→ RAW DATA:
-----

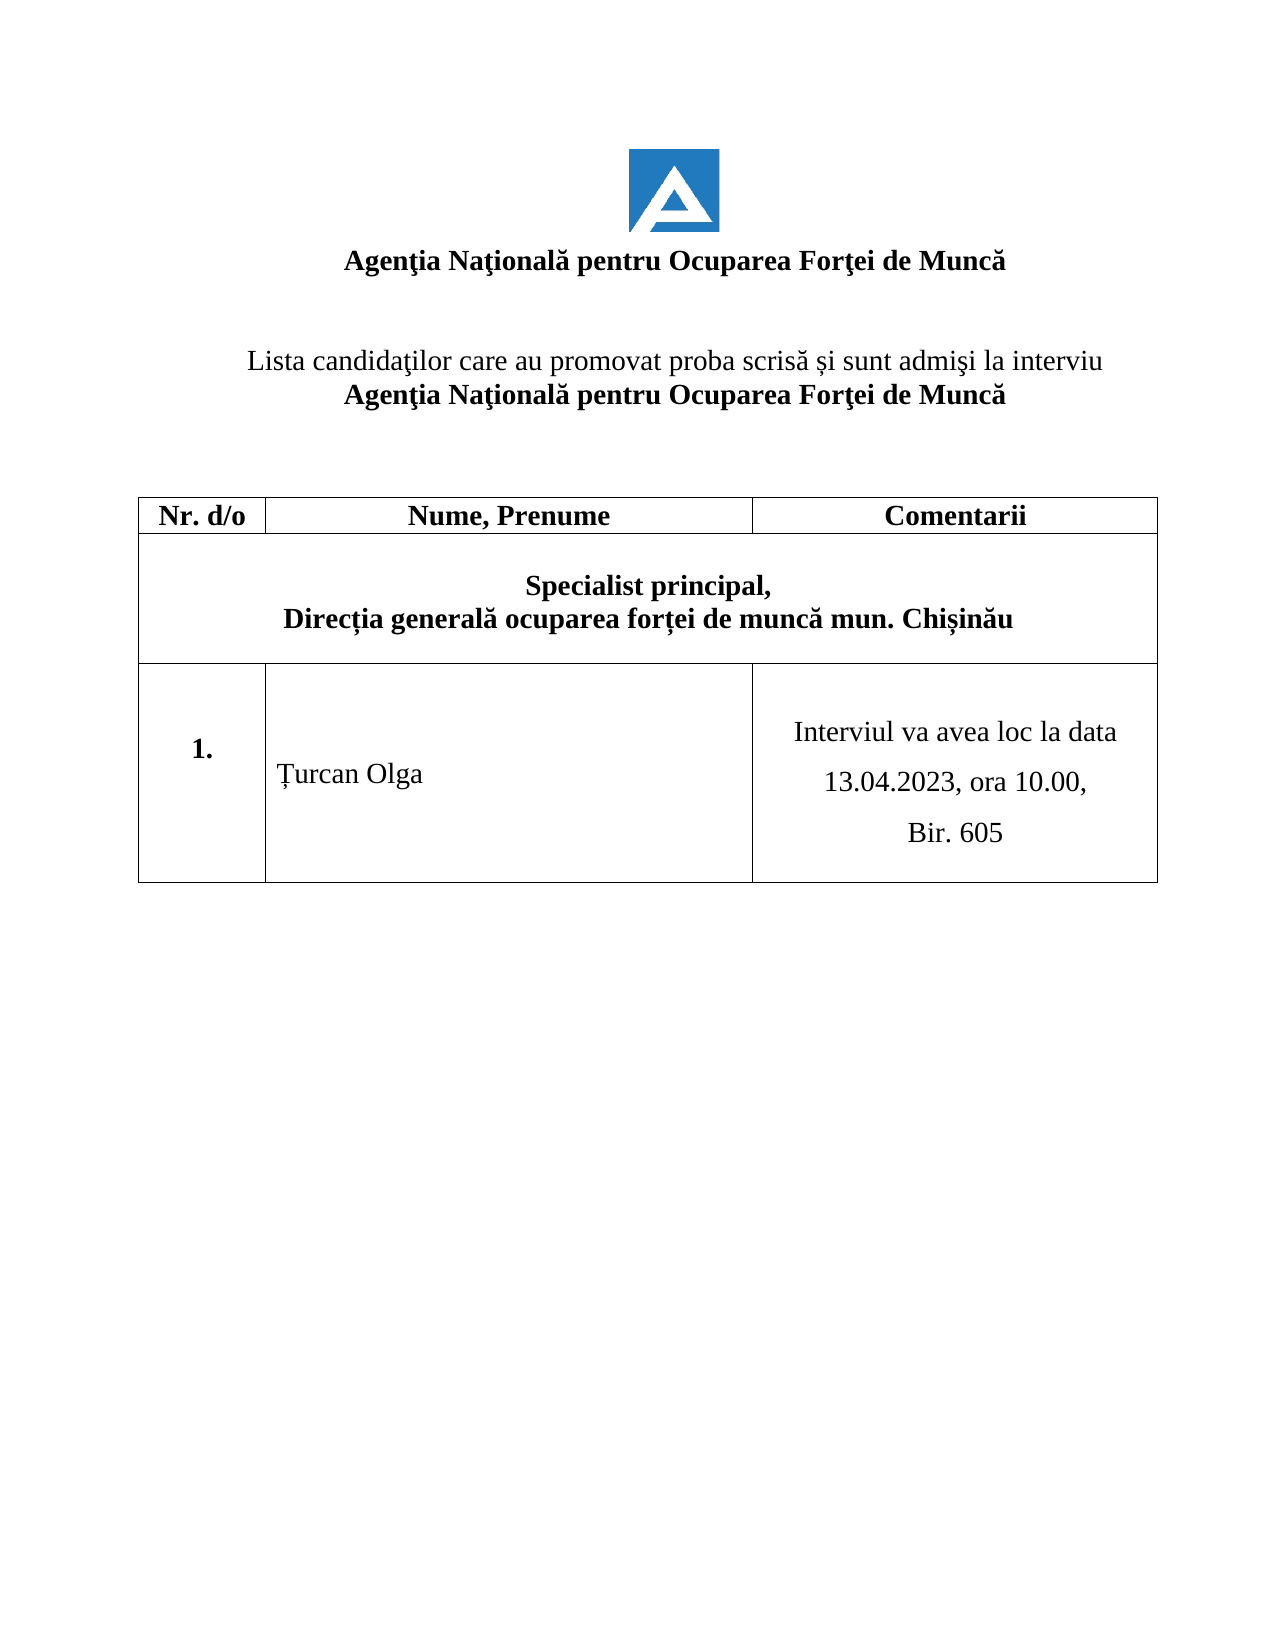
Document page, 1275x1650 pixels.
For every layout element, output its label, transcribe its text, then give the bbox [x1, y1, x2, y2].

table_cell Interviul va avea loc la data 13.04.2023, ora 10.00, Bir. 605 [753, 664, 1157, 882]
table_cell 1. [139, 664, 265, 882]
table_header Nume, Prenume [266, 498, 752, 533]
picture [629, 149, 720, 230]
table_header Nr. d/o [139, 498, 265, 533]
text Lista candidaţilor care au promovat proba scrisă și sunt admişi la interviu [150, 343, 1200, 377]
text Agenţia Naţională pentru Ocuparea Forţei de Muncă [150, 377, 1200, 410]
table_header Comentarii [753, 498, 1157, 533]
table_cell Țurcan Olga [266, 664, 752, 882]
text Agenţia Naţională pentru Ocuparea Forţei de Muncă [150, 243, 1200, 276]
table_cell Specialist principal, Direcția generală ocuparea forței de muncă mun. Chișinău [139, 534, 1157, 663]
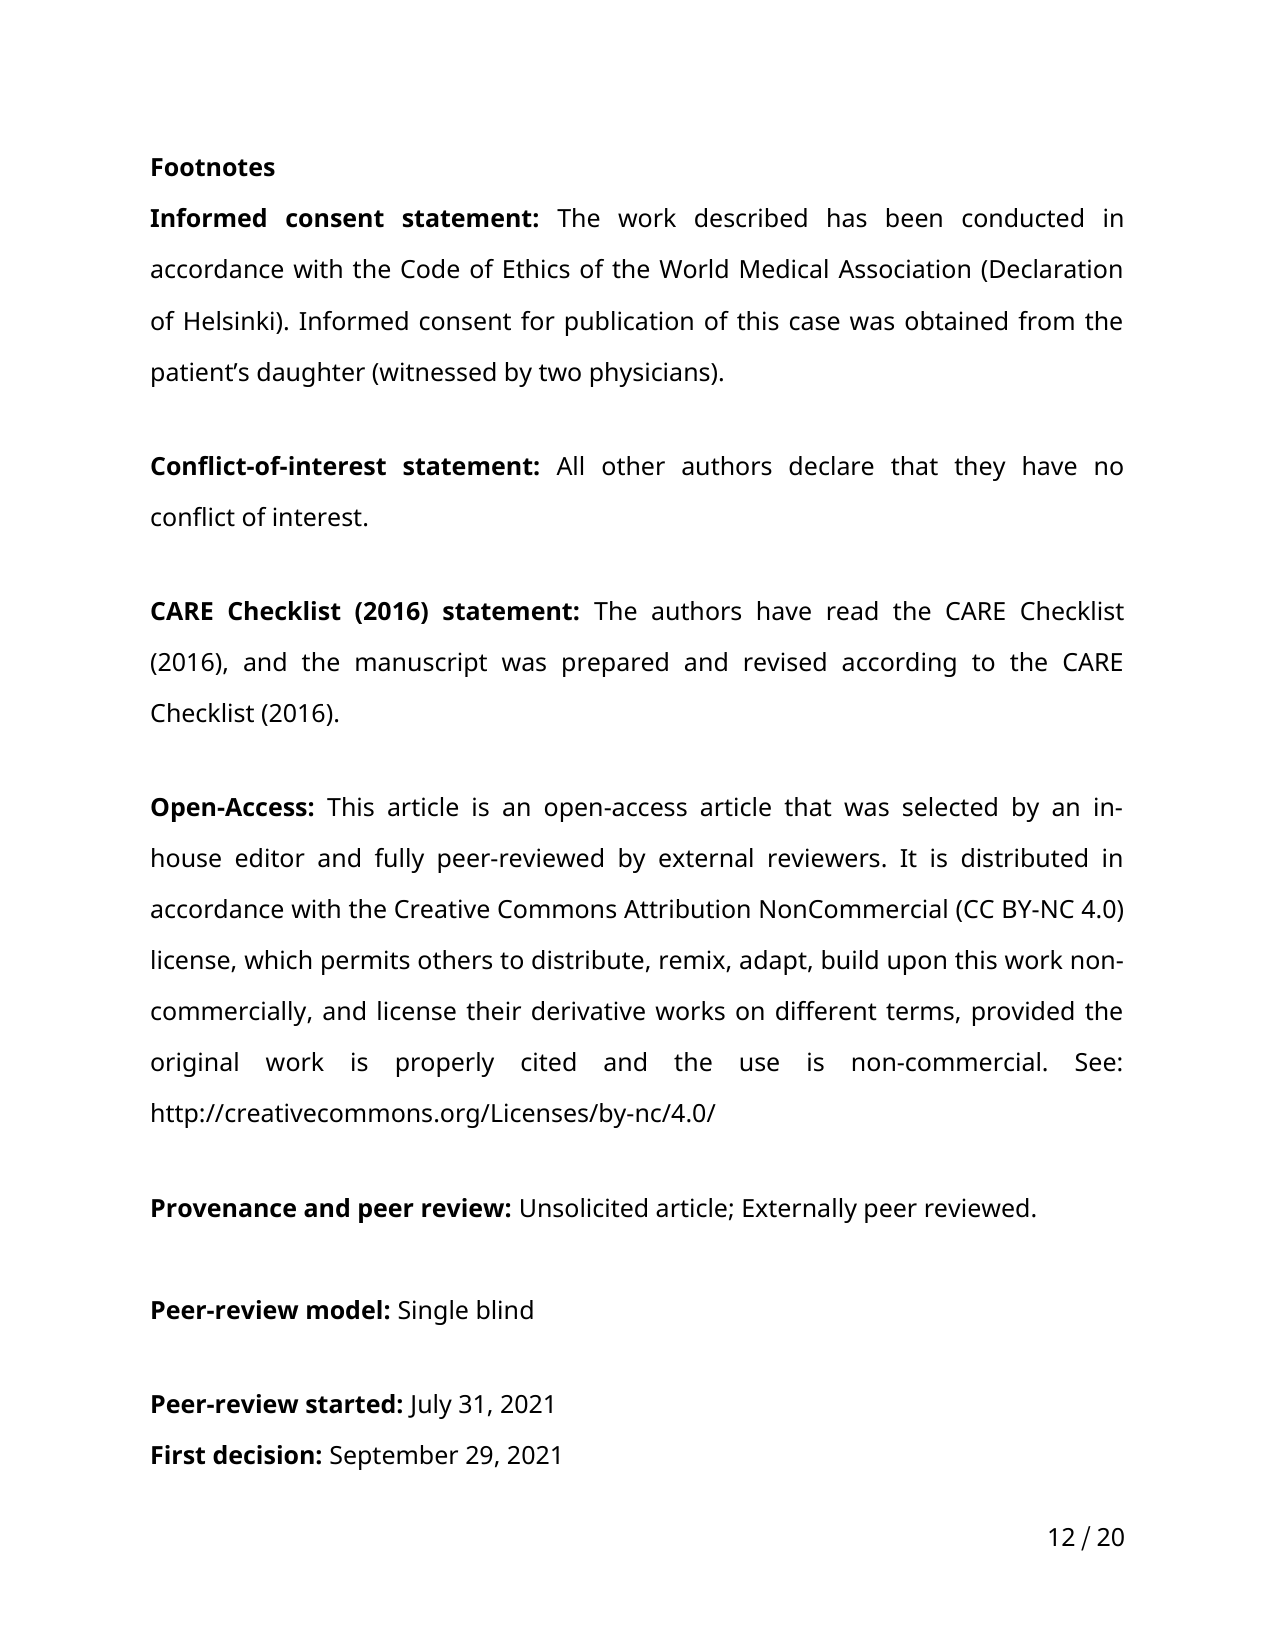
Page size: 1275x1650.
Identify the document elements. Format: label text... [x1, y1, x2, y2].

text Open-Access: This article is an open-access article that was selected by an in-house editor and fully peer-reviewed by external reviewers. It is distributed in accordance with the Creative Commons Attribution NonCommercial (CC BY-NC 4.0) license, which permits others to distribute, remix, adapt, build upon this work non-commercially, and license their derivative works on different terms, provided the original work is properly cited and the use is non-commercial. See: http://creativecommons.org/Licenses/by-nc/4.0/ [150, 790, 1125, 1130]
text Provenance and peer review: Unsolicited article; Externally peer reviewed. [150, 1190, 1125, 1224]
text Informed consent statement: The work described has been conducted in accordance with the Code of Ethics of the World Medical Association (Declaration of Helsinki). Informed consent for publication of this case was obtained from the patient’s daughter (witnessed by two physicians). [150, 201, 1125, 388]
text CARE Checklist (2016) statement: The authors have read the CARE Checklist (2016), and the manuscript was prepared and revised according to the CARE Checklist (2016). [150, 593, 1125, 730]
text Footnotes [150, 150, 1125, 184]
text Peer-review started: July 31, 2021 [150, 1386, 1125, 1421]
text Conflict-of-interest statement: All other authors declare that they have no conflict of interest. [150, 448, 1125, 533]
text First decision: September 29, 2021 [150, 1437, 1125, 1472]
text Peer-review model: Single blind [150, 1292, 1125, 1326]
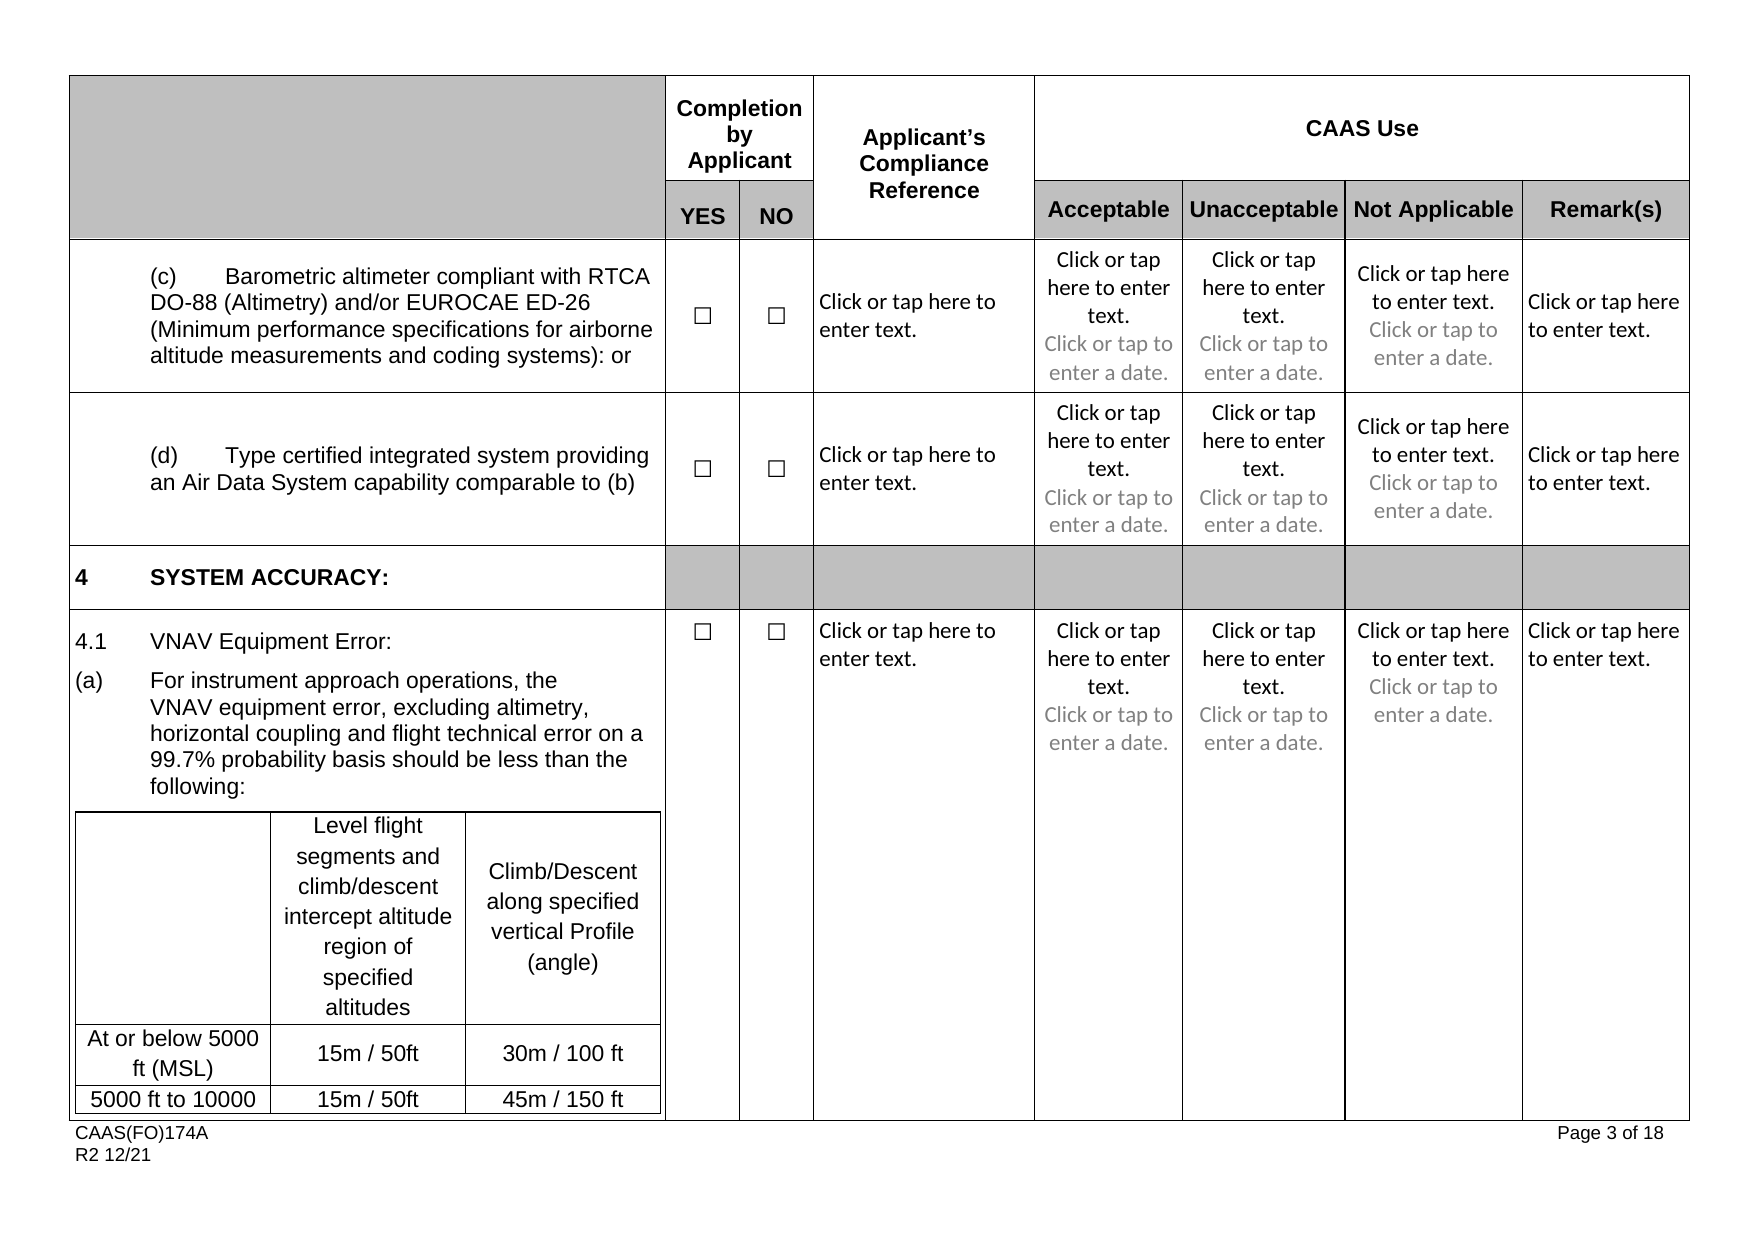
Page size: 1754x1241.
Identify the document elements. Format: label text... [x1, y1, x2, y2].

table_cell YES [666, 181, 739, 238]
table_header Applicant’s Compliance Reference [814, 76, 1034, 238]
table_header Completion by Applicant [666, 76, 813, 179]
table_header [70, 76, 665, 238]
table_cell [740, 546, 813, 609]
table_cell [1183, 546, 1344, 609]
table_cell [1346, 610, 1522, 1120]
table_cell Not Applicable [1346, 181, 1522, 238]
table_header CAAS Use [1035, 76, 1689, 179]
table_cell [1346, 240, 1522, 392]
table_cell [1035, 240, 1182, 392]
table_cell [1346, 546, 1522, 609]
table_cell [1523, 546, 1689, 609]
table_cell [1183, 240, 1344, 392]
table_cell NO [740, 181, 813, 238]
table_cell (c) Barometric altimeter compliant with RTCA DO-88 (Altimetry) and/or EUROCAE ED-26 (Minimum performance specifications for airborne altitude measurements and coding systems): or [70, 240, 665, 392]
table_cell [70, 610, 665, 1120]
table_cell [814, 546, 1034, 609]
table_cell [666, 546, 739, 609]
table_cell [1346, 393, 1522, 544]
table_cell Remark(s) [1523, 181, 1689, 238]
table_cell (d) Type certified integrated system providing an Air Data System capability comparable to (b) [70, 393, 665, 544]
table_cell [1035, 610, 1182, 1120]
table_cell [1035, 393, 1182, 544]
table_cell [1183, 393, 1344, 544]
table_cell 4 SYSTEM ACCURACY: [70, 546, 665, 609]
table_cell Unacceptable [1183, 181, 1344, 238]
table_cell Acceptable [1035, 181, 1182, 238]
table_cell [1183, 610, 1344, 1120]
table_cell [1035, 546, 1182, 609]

-----

→ TO-DO ITEM:
Whenever a line in the entries above includes the word "Applicant", pull that line out.

→ YOUR RESPONSE:
table_header Applicant’s Compliance Reference [814, 76, 1034, 238]
table_header Completion by Applicant [666, 76, 813, 179]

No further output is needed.